━━ TASK MATERIAL ━━

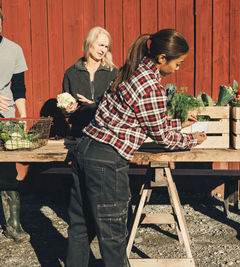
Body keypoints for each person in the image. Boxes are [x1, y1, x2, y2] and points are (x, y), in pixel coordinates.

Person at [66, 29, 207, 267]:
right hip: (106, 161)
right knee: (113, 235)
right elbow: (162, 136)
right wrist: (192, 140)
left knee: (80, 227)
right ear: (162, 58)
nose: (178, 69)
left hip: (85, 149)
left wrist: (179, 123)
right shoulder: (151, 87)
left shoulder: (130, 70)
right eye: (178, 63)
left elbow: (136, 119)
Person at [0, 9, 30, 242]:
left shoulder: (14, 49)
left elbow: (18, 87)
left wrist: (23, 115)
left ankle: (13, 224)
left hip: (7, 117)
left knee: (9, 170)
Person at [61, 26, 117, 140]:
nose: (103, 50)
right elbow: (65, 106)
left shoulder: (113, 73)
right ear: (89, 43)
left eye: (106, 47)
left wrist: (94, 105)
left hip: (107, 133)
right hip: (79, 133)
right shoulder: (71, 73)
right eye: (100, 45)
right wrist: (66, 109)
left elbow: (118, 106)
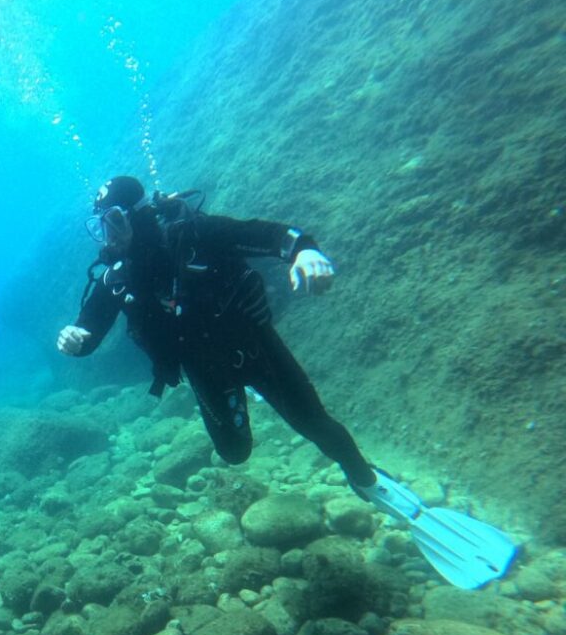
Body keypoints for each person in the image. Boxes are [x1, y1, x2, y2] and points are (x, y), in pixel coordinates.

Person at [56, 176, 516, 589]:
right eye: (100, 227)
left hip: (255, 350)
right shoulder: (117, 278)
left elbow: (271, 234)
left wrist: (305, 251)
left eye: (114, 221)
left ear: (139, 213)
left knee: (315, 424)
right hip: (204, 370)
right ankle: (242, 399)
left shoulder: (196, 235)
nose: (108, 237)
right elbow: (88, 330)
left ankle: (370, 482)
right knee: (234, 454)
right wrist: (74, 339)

━━━

AIM OF THE TASK -> Each line from the one containing "left wrist: (179, 123)" down to the final line of the records above must be reproduced exactly; no pictures go into the copy.

TASK SOLUTION ->
left wrist: (179, 123)
right shoulder: (151, 87)
left shoulder: (130, 70)
right eye: (178, 63)
left elbow: (136, 119)
Person at [0, 9, 30, 242]:
left shoulder: (14, 49)
left elbow: (18, 87)
left wrist: (23, 115)
left ankle: (13, 224)
left hip: (7, 117)
left knee: (9, 170)
Person at [61, 26, 117, 140]:
nose: (103, 50)
right elbow: (65, 106)
left shoulder: (113, 73)
right ear: (89, 43)
left eye: (106, 47)
left wrist: (94, 105)
left hip: (107, 133)
right hip: (79, 133)
right shoulder: (71, 73)
right eye: (100, 45)
right wrist: (66, 109)
left elbow: (118, 106)
Body keypoints for each person in the image. Boxes are [x1, y1, x2, y2] and points are (x, y), in pixel coordinates.

Person at [56, 176, 516, 589]:
right eye: (100, 227)
left hip: (255, 350)
right shoulder: (117, 278)
left elbow: (271, 234)
left wrist: (305, 251)
left eye: (114, 221)
left ear: (139, 213)
left knee: (315, 424)
right hip: (204, 370)
right ankle: (242, 399)
left shoulder: (196, 235)
nose: (108, 237)
right elbow: (88, 330)
left ankle: (370, 482)
right knee: (234, 454)
right wrist: (74, 339)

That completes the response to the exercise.